Reviewed on Thursday October 17
Even for a Sydney Opera House audience, everyone comes over a little starstruck tonight. And fair enough, too – the closest Whose Line Is It Anyway? ever got to Australia in its heyday was Colin Mochrie playing it up in front of a green screen.
Touring alongside Mochrie is his on-and-off Whose Line partner in crime, Brad Sherwood, and together they’re an improv force: Mochrie is funny by appearance, mannerism and mind, while Sherwood is quick with a one-liner and sharp with a song. When Mochrie drops Sherwood into a three-minute-long improvised rap about defacating money in a motorcar dealership, somehow he makes it to the end without stumbling off course.
Moreso than an episode of the Drew Carey-hosted TV hit (latterly fronted by Aisha Tyler), the gig is heavily reliant on audience participation – to varying degrees of success. Actually, there’s only one buffoon invited to finish Brad and Colin’s sentences who manages to drag them insufferably wide of the mark.
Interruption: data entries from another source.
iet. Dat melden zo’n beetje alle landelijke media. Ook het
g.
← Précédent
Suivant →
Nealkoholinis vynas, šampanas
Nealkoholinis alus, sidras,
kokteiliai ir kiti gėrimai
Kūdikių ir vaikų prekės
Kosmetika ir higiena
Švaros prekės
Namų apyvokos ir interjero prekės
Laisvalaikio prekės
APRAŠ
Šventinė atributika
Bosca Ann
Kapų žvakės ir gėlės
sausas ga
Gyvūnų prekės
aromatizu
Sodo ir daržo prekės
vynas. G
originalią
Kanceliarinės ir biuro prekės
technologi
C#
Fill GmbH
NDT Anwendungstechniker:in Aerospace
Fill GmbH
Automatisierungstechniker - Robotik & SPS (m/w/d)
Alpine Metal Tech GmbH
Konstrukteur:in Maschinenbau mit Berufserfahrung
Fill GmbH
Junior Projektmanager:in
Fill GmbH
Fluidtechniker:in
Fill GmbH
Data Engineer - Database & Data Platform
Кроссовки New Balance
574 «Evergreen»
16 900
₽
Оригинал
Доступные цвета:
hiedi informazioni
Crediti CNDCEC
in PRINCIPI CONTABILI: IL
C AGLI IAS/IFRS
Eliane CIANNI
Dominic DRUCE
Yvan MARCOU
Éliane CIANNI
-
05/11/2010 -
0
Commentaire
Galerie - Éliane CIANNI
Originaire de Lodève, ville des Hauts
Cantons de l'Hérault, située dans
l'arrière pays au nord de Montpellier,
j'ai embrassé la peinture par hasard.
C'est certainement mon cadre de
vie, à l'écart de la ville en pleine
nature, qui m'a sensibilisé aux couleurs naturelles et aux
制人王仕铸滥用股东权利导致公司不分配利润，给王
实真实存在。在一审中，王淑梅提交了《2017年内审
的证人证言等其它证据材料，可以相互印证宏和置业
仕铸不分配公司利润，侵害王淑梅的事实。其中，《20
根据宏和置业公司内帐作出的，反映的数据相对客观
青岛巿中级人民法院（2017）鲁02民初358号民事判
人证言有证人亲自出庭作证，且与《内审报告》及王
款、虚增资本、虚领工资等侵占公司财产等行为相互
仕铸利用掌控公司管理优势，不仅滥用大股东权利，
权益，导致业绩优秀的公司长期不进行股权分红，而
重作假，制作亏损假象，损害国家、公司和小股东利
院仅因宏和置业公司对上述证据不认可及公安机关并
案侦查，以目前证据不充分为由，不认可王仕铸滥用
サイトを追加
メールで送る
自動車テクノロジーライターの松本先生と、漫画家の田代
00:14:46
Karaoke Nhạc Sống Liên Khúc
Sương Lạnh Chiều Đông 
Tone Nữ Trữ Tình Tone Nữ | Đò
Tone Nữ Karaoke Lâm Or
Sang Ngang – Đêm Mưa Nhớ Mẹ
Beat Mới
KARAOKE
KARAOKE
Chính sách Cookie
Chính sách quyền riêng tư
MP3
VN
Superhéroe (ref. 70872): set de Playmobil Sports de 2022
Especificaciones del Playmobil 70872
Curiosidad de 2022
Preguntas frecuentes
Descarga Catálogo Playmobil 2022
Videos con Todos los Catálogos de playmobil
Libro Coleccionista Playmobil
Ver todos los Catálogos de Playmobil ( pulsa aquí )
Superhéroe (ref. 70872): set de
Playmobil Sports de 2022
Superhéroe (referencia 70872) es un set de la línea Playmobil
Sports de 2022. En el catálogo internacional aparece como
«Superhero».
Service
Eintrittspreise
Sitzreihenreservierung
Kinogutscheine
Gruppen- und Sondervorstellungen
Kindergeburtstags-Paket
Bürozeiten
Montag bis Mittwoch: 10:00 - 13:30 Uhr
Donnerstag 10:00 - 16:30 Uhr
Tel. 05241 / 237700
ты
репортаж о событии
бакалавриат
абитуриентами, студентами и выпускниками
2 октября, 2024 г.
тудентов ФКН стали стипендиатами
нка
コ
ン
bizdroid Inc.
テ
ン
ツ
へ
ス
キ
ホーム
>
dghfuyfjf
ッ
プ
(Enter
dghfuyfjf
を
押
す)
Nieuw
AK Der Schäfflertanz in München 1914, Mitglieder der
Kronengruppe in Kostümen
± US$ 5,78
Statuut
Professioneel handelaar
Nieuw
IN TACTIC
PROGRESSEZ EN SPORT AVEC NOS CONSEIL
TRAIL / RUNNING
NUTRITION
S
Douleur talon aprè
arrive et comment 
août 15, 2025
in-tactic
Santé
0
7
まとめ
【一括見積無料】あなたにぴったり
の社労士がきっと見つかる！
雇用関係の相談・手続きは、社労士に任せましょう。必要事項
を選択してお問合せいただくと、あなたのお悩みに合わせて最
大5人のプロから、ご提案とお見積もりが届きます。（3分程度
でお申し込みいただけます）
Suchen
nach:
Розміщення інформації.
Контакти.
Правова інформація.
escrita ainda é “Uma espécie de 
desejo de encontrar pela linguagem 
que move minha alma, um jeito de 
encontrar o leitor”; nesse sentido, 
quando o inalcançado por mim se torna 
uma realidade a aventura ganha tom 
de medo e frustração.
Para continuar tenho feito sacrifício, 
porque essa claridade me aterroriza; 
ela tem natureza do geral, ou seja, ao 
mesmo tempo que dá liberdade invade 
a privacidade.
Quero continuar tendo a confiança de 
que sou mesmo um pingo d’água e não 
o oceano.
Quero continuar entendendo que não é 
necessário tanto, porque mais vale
Everyone else asked to join in for a classic Whose Line game, like Sound Effects or Moving People, does a great job.
Soon enough, it seems the audience members thrust onstage are getting bigger laughs than the stars themselves, though it’s largely because Mochrie and Sherwood are happy to set them up for a punch line.
The much-vaunted mousetrap game lives up to its billing: Mochrie and Sherwood play out a scene while walking barefoot and blindfolded around a stage covered in 100 of the traps. When Sherwood attempts to catch Mochrie cheating (he is, but pulls his blindfold down milliseconds before Sherwood’s comes up), it’s the best accidental physical gag of the night.
A musical number to finish, and a standing ovation – Mochrie had promised at the top that although they hadn’t written a show to perform, there’d be one by the end, and so it was. Irresistible fun.